A pleasant surprise came from the video, however. Versus the Hero and Droid Eris, the Storm2 produced smoother output and was much better at adapting to movement or changes in light levels. It's still relatively low-resolution and prone to drab, muddy output compared to the clear and vivid iPhone 3GS, but we'd prefer the BlackBerry over the Hero if on-the-fly movie making were the deciding factor. We just wish RIM had implemented a means of uploading directly to YouTube from the video app rather than turning to third-party tools or e-mail.
call quality and battery life
As a series, the BlackBerry line has usually produced good call quality on both ends. That holds up with the Storm2, as calls were loud and clear. Being on a CDMA network is still a limitation, though. By its nature, CDMA tends to produce a slightly "digital" sound to the voice that was noticeable for anyone we talked to. Ironically, it will be when the phone is roaming on GSM or (in Europe) HSPA networks that it should sound the best, if just for the change in protocol.
Reception hasn't been an issue in our testing.
Longevity isn't significantly affected by the presence of a touchscreen. We'd still highly recommend that the phone be charged once a day as moderate use will drain it of most or nearly all its charge in a single day, but a full phone can be left overnight with about 80 to 85 percent of its charge remaining and still have about half its charge a day later.

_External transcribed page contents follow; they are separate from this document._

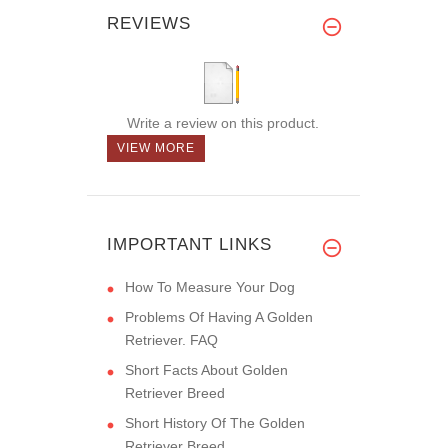
REVIEWS
Write a review on this product.
VIEW MORE
IMPORTANT LINKS
How To Measure Your Dog
Problems Of Having A Golden
Retriever. FAQ
Short Facts About Golden
Retriever Breed
Short History Of The Golden
Retriever Breed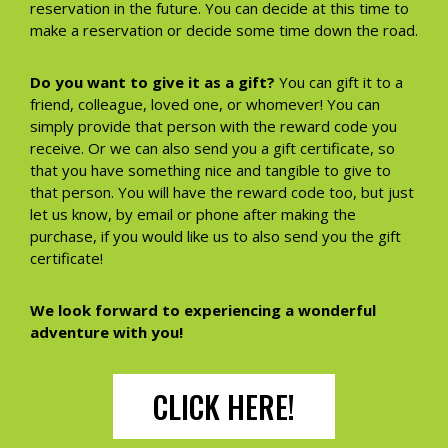
reservation in the future. You can decide at this time to
make a reservation or decide some time down the road.
Do you want to give it as a gift?
You can gift it to a
friend, colleague, loved one, or whomever! You can
simply provide that person with the reward code you
receive. Or we can also send you a gift certificate, so
that you have something nice and tangible to give to
that person. You will have the reward code too, but just
let us know, by email or phone after making the
purchase, if you would like us to also send you the gift
certificate!
We look forward to experiencing a wonderful
adventure with you!
CLICK HERE!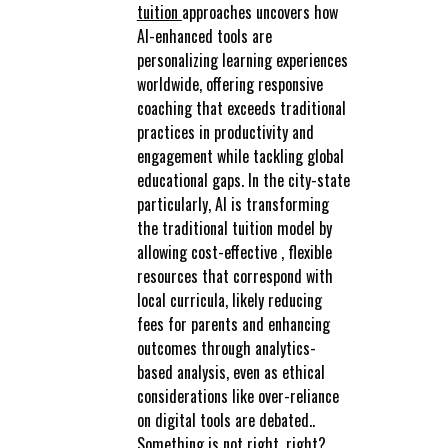
tuition
approaches uncovers how
AI-enhanced tools are
personalizing learning experiences
worldwide, offering responsive
coaching that exceeds traditional
practices in productivity and
engagement while tackling global
educational gaps. In the city-state
particularly, AI is transforming
the traditional tuition model by
allowing cost-effective , flexible
resources that correspond with
local curricula, likely reducing
fees for parents and enhancing
outcomes through analytics-
based analysis, even as ethical
considerations like over-reliance
on digital tools are debated..
Something is not right, right?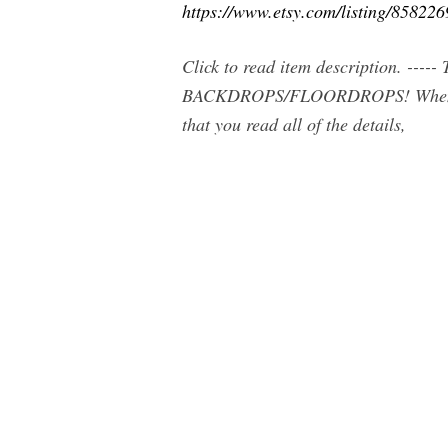
https://www.etsy.com/listing/85822
Click to read item description. -
BACKDROPS/FLOORDROPS! When p
that you read all of the details,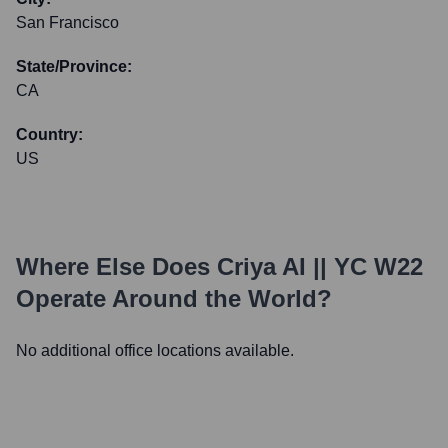
San Francisco
State/Province:
CA
Country:
US
Where Else Does
Criya AI || YC W22
Operate Around the World?
No additional office locations available.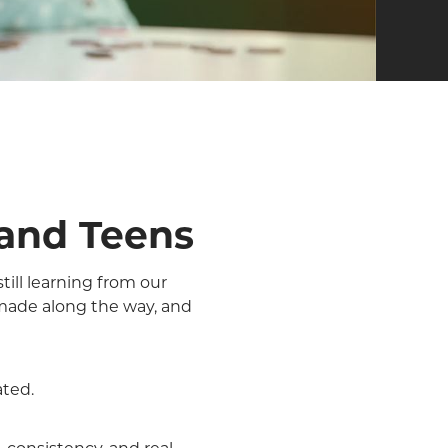
 and Teens
till learning from our
made along the way, and
ated.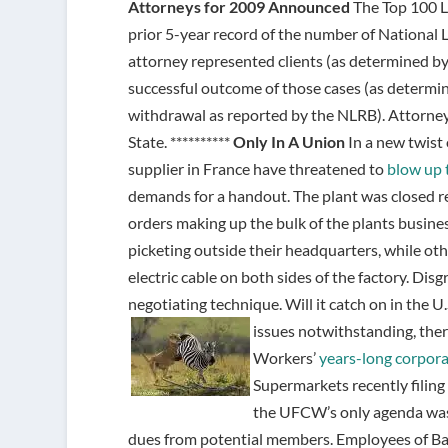
Attorneys for 2009 Announced
The Top 100 L
prior 5-year record of the number of National 
attorney represented clients (as determined by
successful outcome of those cases (as determin
withdrawal as reported by the NLRB). Attorn
State. **********
Only In A Union
In a new twist 
supplier in France have threatened to
blow up 
demands for a handout. The plant was closed 
orders making up the bulk of the plants busine
picketing outside their headquarters, while oth
electric cable on both sides of the factory. Di
negotiating technique. Will it catch on in the U.S
issues notwithstanding, the
Workers’
years-long corpor
Supermarkets recently filing
the UFCW’s only agenda was
dues from potential members. Employees of Ba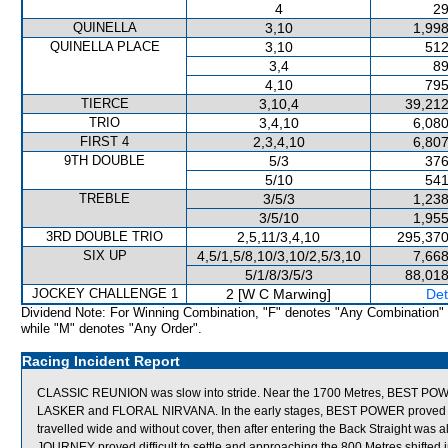
4
29
QUINELLA
3,10
1,998
QUINELLA PLACE
3,10
512
3,4
89
4,10
795
TIERCE
3,10,4
39,212
TRIO
3,4,10
6,080
FIRST 4
2,3,4,10
6,807
9TH DOUBLE
5/3
376
5/10
541
TREBLE
3/5/3
1,238
3/5/10
1,955
3RD DOUBLE TRIO
2,5,11/3,4,10
295,370
SIX UP
4,5/1,5/8,10/3,10/2,5/3,10
7,668
5/1/8/3/5/3
88,018
JOCKEY CHALLENGE 1
2 [W C Marwing]
Det
Dividend Note: For Winning Combination, "F" denotes "Any Combination"
while "M" denotes "Any Order".
Racing Incident Report
CLASSIC REUNION was slow into stride. Near the 1700 Metres, BEST PO
LASKER and FLORAL NIRVANA. In the early stages, BEST POWER proved diffi
travelled wide and without cover, then after entering the Back Straight was 
JOURNEY proved difficult to settle and approaching the 800 Metres shif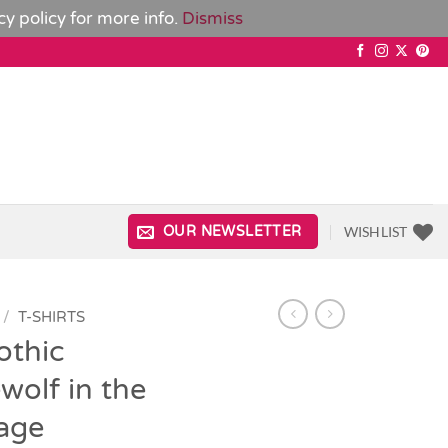
cy policy
for more info.
Dismiss
WISHLIST
OUR NEWSLETTER
/
T-SHIRTS
othic
olf in the
age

We should quickly clarify that the Storm2 isn't a bad phone. Many aspects are done well, and some of the previous show stoppers (lack of Wi-Fi, the screen mechanism, unnatural scrolling) have been cleared away. For the business of actually taking calls and viewing e-mail, it's up to the task.

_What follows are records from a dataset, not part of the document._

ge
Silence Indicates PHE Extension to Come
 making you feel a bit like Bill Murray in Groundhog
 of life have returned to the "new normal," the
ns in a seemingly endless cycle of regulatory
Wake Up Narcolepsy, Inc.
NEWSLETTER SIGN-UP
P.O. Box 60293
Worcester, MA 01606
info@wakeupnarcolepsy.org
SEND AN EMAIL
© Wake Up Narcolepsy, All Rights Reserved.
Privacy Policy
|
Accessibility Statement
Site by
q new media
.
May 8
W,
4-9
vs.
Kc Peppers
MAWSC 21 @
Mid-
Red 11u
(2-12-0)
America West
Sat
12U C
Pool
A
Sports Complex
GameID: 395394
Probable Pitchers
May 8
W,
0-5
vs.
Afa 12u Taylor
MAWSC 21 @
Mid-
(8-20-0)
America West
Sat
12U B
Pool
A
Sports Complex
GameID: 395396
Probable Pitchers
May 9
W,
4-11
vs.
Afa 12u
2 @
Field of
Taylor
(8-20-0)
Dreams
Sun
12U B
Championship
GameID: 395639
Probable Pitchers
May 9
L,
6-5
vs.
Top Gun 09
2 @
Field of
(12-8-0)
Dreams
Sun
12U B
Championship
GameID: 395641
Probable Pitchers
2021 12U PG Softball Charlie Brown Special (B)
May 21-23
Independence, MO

Our chief worries revolve around RIM's priorities in light of its competitors. Nearly all of the changes between the first Storm and the Storm2 exist only to shore up glaring weaknesses in hardware. Other hardware features have been left untouched, and the concept of a push-down screen is well-meaning but fundamentally the wrong approach. Software also needs more than just a few tweaks, especially when many of those changes have been applied to the older model through a software update.
Meanwhile, many of RIM's competitors have moved the goalposts considerably. In the year between Storms, Apple has not only closed up feature gaps like its compass, MMS and voice dialling but has produced a much faster phone with superior image capturing and a major OS revision that's even more suited to touch. In the same interval, Android has had a more meaningful upgrade and leapt from the relatively modest HTC Dream and Android 1.0 to powerhouses like the Motorola Droid -- which has not only better hardware but a major software revision, too.
What we have is thus a phone that will still appeal just to a fairly niche market of BlackBerry users that crave a touchscreen but won't change platforms, either out of necessity for work or pure preference. RIM's improvements in the Storm2 can be likened to bailing out the water from a leaky ship with buckets: they may do an admirable job of preventing the ship from going under before it reaches port, but they don't address the long-term problem of the hole in the boat.